What levels should you aim for for:

iron
magnesium
calcium


Thanks, Aaron


----------



## ceg4048 (13 May 2008)

Hi Aaron,
              The standard numbers are something like - Fe= at least 0.5 ppm, Mg= more or less 10ppm,  Ca= no standard really but for sure at least 2ppm. Again, none of these numbers are cast in concrete as individual plants may do poorly unless the numbers are higher or may do well with lower numbers. Mg and Ca in particular are difficult to pin down but 2ppm for either would be a bare minimum. If you use normal tap water which is harder than 1 or 2 GH you probably have enough Ca, but even with GH10 or higher JamesC proved that you may not have enough Mg. Dosing Epsom salts cures any Mg shortage. Fe is a lot easier because it is usually the highest component of any trace mix.
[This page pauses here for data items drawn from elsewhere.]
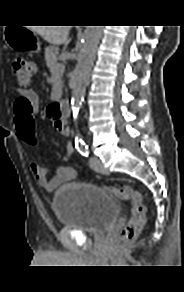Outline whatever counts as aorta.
<instances>
[{"label": "aorta", "mask_w": 184, "mask_h": 292, "mask_svg": "<svg viewBox=\"0 0 184 292\" xmlns=\"http://www.w3.org/2000/svg\"><path fill=\"white\" fill-rule=\"evenodd\" d=\"M103 26H86L72 84V110L76 118L81 108Z\"/></svg>", "instance_id": "762f6f07"}]
</instances>
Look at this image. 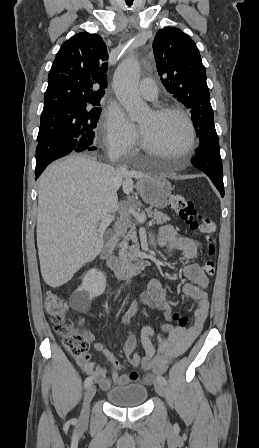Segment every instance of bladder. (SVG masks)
Here are the masks:
<instances>
[{
  "instance_id": "1",
  "label": "bladder",
  "mask_w": 259,
  "mask_h": 448,
  "mask_svg": "<svg viewBox=\"0 0 259 448\" xmlns=\"http://www.w3.org/2000/svg\"><path fill=\"white\" fill-rule=\"evenodd\" d=\"M107 400L118 407H137L142 405L147 397L148 390L140 384L117 386L110 389L106 394Z\"/></svg>"
}]
</instances>
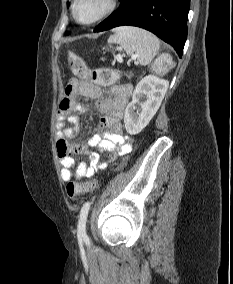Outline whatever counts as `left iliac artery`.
Returning <instances> with one entry per match:
<instances>
[{"label": "left iliac artery", "mask_w": 233, "mask_h": 284, "mask_svg": "<svg viewBox=\"0 0 233 284\" xmlns=\"http://www.w3.org/2000/svg\"><path fill=\"white\" fill-rule=\"evenodd\" d=\"M91 202L87 201L83 204L78 221L77 234L79 238H82L86 243H89V238L86 234V220L90 210Z\"/></svg>", "instance_id": "obj_1"}]
</instances>
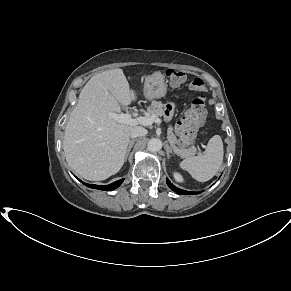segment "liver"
Instances as JSON below:
<instances>
[{
  "label": "liver",
  "mask_w": 291,
  "mask_h": 291,
  "mask_svg": "<svg viewBox=\"0 0 291 291\" xmlns=\"http://www.w3.org/2000/svg\"><path fill=\"white\" fill-rule=\"evenodd\" d=\"M137 100L122 69L94 75L80 92L64 133V152L70 168L86 180L101 181L119 172L125 161L132 125L108 113Z\"/></svg>",
  "instance_id": "liver-1"
}]
</instances>
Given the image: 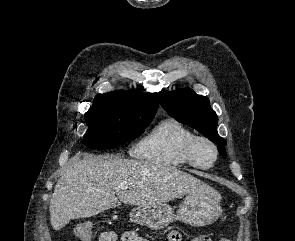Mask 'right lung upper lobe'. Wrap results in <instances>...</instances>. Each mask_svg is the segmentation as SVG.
Segmentation results:
<instances>
[{
    "instance_id": "right-lung-upper-lobe-1",
    "label": "right lung upper lobe",
    "mask_w": 295,
    "mask_h": 241,
    "mask_svg": "<svg viewBox=\"0 0 295 241\" xmlns=\"http://www.w3.org/2000/svg\"><path fill=\"white\" fill-rule=\"evenodd\" d=\"M111 99L118 100L127 106L138 108L142 111L155 115L158 108L157 93L140 94L137 90L131 91H114L107 94H99Z\"/></svg>"
}]
</instances>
I hope you are not planning on buying test kits for these?  

Cheers,


----------



## aaronnorth (14 May 2008)

> I hope you are not planning on buying test kits for these?



Thanks, no not me! Someone has bought one   and asked me for levels.


----------



## plantbrain (15 May 2008)

Cocnetration over time is really the question, especially for traces and some other typically limiting nutrients.

Example, rather than some static residual level you "maintain", you have a pulse of say 0.4 ppm of Fe that last say 2 hours before hitting 0.0ppm.

Now that may or may not be enough for the plants at a given growth rate.
But the test kit will not really tell you much either.
And it would depend on how soon afterwards you tested.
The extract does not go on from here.